How to Measure a Tree

When traveling over the State of Maryland, you will find a great variety of tree species growing. The importance of trees, not only in our landscape but in our very way of life, is being recognized by more people every day. Residents of the state show a universal interest in “Big Trees”, and this interest was first recorded by State Forester Fred W. Besley in 1925 when he compiled the “Noted Tree List” for Maryland.

Fred Besley, our first state forester, aroused interest in big trees across the state, and over the years collected measurements and photographs of distinguished trees of the state. Each year brought new nominations, but in order to complete the list of all the native species, a more intensive search was necessary. In 1925, interest in large and unusual trees was stimulated by a Big Tree Contest. Rules were adopted and prizes were offered to secure as many entries as possible. Each tree species was classified separately so the small trees like dogwood would not have to compete with larger trees such as oaks and maples. At that time, there were no standard rules to measure trees. In order to ensure fair comparisons of trees, certain measuring procedures had to be decided upon. Mr. Besley devised the following standards that are still used today:

Circumference in inches + height in feet + ¼ of the average crown spread = total points

The circumference, or girth, is obtained using a flexible tape measure. It is usually taken at a point on the trunk 4.5’ above the ground. However, if the tree has a smaller circumference below 4.5’, due to a burl or protrusion, or because of a fork in the tree, the circumference is taken below 4.5’ at the narrowest point on the trunk. This measurement is recorded in feet and inches, but then converted to total inches for the first part of the formula.

The height, or how tall the tree is, is obtained using a clinometer or laser hypsometer. This is the most difficult measurement to obtain, and the volunteers who measure trees for the Maryland Big Tree Program will usually take a number of measurements from different locations and average them. The average height is then recorded in a whole number and added to the formula.


The crown spread, or distance from branchtip to branchtip, can be done either with the flexible measuring tape or laser hypsometer. Two measurements are taken; the first measuring the greatest crown spread, and the second at 90 degrees from the first measurement. In an open area, this is an easy measurement to take, but in heavy brush, or in small yards when the tree branches hang over into the neighbor’s yard, it becomes more difficult and less accurate. The two measurements are added together and divided by 2 to obtain the average. The average is then recorded in the formula.
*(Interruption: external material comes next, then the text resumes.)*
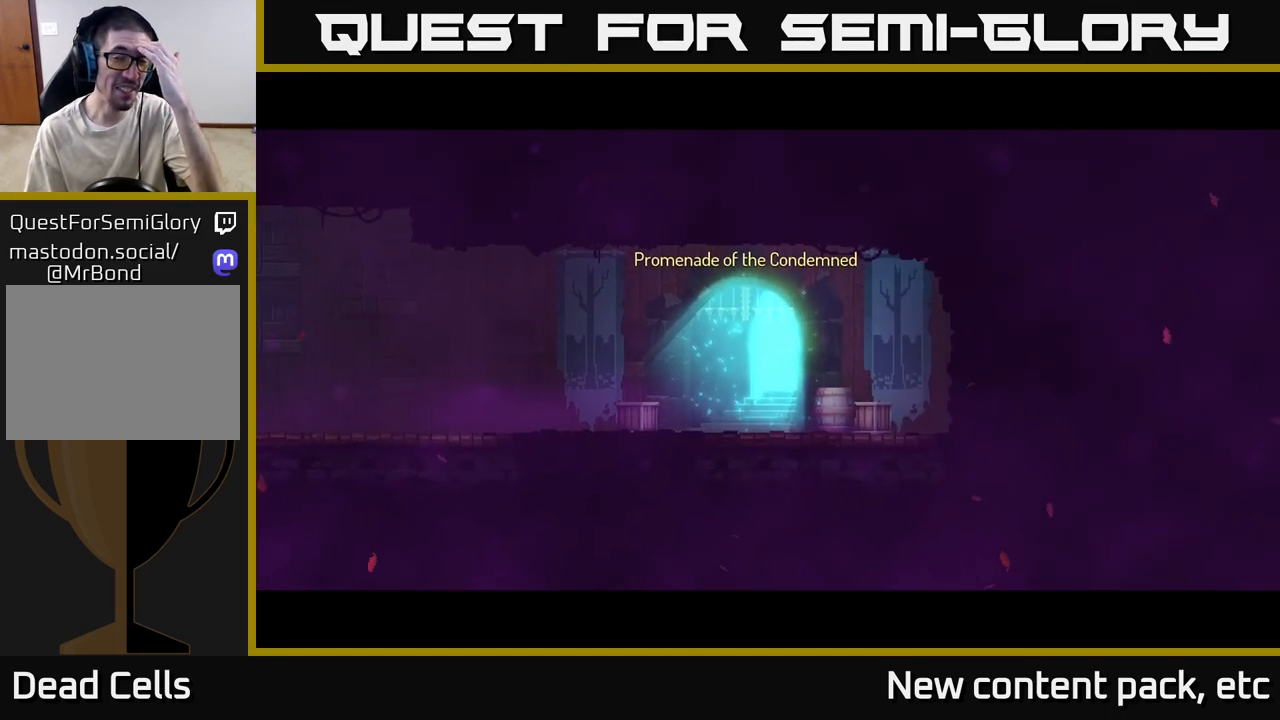
{"buttons": [], "left_stick": "center", "right_stick": "center", "events": []}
However, when calculating the total points, the measurer must remember to divide the average crown spread by 4 to obtain ¼ of the average.



A white oak has a circumference of 17 feet, 6 inches. Multiple 17’ x 12” + 6” = 210”.
It has a height of 83 feet.
The longest crown spread is 120 feet. The crown spread at 90 degrees is 96 feet.
120’ + 96’ = 108’.

Formula: Circumference (120”) + Height (83’) + ¼ of average crown spread (108’ x ¼ = 27) = 320 points

In this example, the white oak would be considered an “average” big tree. The State Champion currently (2010) is at 392 points. We have over 30 white oaks in Maryland larger than 320 points.

While obtaining the height of the tree is the most difficult (and the most inaccurate) measurement, obtaining the circumference has the most special rules and exceptions. One particular rule to remember is that a tree with heavy vines growing up the trunk cannot be accurately measured until the vines are cut and/or removed. For obvious reasons, trees with poison ivy vines should not be attempted until those vines are removed.

The Maryland Big Tree Program, sponsored by the Maryland Association of Forest Conservancy District Boards, provides a free service to measure big trees in Maryland.